Publié le 10 juillet 2010 par Réverbères
Terpsichore, ou la grâce du mouvementFMG © 2010
Visiter Paris sans passer par Montmartre est inconcevable. Nous ne l’avons donc pas conçu. Belle visite, même si la chaleur rendait la montée vers le sommet de la butte un peu plus dure. Arrivés au sommet, on y voit des tas de choses qui remplissent les cartes postales : les escaliers, la vue sur Paris, la Basilique du Sacré-Cœur, la place du Tertre, etc. Puis, au détour d’une terrasse, l’Espace Dali.
Cet artiste m’a toujours impressionné, depuis ma tendre enfance où une petite reproduction de son œuvre Le Christ de Saint Jean de la Croix m’avait fait découvrir le monde et la religion d’une autre manière.
La visite de cet espace parisien ne m’a pas déçu, tant pour les « peintures » de Dali que pour ses sculptures. Celles-ci m’ont permis de continuer ma réflexion, d’autant plus que Dali ne s’est jamais considéré comme sculpteur. Ce n’est d’ailleurs pas lui qui modelait l’objet final. Son rôle était avant tout de créer l’idée. Il déclarait ainsi que sa « spécialité était en réalité la « transformation », c’est-à-dire l’idée surréaliste de la vision de choses nouvelles, en particulier dans des objets étranges. Pour Dali, la réalisation elle-même de l’œuvre n’est que le résultat d’une simple aptitude mécanique et ne fait pas partie du délicat processus de créativité ». Dès lors, l'artiste se contente d’avoir l’idée et de la concrétiser par une maquette originale, en deux ou trois dimensions. La réalisation finale – le moule, la fonte à la cire perdue et la patine - est confiée à des artisans.

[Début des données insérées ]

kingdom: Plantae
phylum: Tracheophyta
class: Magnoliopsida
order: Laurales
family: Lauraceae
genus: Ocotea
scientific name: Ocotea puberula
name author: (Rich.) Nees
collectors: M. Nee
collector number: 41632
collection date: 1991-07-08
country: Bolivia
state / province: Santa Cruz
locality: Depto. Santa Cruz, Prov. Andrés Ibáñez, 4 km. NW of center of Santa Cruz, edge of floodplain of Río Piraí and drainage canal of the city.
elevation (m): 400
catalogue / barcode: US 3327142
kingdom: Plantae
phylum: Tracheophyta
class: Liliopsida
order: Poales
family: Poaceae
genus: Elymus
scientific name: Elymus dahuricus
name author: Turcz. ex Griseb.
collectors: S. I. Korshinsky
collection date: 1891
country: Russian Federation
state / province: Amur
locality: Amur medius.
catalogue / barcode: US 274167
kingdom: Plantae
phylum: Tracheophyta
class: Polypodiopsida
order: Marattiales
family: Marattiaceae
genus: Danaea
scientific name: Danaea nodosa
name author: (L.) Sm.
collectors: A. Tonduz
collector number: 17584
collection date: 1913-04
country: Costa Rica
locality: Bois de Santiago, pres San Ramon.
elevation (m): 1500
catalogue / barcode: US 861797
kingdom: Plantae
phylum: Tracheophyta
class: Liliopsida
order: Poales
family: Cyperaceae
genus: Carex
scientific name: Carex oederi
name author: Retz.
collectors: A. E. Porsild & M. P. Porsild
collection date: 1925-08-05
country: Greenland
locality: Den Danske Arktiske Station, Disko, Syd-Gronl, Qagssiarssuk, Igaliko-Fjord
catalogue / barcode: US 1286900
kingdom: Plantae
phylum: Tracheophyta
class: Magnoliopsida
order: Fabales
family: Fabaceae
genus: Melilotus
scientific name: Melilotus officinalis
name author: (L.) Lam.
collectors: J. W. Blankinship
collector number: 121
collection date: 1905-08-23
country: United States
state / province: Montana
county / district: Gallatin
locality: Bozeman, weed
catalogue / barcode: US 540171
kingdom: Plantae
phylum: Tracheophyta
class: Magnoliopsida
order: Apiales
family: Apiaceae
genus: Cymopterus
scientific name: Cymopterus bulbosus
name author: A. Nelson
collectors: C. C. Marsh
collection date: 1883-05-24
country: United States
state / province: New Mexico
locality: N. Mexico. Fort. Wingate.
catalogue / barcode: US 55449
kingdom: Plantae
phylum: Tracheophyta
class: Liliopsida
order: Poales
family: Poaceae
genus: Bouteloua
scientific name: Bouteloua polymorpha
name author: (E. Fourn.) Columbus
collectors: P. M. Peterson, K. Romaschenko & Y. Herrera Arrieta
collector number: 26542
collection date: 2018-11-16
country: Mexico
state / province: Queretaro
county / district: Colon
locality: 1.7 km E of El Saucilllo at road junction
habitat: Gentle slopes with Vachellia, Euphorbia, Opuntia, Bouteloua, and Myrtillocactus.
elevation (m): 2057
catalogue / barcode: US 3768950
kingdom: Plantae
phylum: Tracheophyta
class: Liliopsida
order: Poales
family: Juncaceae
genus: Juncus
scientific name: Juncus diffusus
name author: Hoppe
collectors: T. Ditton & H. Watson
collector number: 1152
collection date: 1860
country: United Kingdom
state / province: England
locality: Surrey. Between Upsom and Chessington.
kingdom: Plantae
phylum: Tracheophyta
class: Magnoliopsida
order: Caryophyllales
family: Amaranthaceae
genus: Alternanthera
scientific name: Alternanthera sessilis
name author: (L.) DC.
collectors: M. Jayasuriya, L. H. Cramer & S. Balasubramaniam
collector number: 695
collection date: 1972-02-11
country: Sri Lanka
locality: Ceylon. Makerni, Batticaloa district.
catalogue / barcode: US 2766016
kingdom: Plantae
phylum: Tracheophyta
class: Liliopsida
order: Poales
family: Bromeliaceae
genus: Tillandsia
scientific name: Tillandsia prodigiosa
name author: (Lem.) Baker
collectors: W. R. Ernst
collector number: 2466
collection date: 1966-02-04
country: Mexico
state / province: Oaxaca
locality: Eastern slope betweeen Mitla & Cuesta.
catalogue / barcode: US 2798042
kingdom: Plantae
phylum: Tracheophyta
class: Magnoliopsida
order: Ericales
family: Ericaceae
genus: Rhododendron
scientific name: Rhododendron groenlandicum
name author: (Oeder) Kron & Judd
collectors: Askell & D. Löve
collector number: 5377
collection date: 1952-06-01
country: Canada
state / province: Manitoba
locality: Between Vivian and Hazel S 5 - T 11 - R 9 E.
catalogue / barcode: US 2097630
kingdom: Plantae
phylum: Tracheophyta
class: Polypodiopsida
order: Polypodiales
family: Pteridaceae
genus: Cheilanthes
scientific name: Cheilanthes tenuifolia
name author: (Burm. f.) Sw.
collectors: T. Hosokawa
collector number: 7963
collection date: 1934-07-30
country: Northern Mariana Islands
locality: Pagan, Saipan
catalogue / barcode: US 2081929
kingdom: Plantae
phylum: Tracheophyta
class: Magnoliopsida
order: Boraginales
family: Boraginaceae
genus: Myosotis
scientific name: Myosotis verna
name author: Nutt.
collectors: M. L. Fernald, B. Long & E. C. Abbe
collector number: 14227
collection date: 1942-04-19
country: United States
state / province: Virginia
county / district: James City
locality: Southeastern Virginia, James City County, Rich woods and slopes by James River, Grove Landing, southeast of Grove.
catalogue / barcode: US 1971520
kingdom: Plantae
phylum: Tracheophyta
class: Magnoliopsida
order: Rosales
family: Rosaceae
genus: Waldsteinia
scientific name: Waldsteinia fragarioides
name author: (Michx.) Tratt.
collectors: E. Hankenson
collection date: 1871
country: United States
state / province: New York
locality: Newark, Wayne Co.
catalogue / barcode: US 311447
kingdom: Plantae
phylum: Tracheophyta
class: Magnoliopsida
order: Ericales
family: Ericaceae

Se dire qu’au bout du compte, l’œuvre d’art se cristallise dans l’idée transfigure celle-ci. C’est là qu’elle prend vie.
L’Hommage à Terpsichore, muse de la danse, s’inscrit bien dans cette vision. Conçue en 1977, mais réalisée quelques années plus tard, Dali oppose dans cette œuvre « deux images, confrontant la douce et charnelle muse, à l’autre sculpturale et métallique. L’absence d’information sur les deux visages souligne la signification purement symbolique de ces deux personnages. La danseuse avec sa forme classique, lisse, incarne la Grâce et l’inconscient, alors que l’autre statue, plus anguleuse, cubique, incarne la croissance et le rythme chaotique de la vie moderne. » (Commentaires affichés dans l’Espace Dali).
Quelle mystique ! Dali déclarait d’ailleurs « Ma mystique n’est pas uniquement mystique religieuse, elle est mystique nucléaire, mystique hallucinogène, mystique du cubisme gothique, mystique de l’or… ».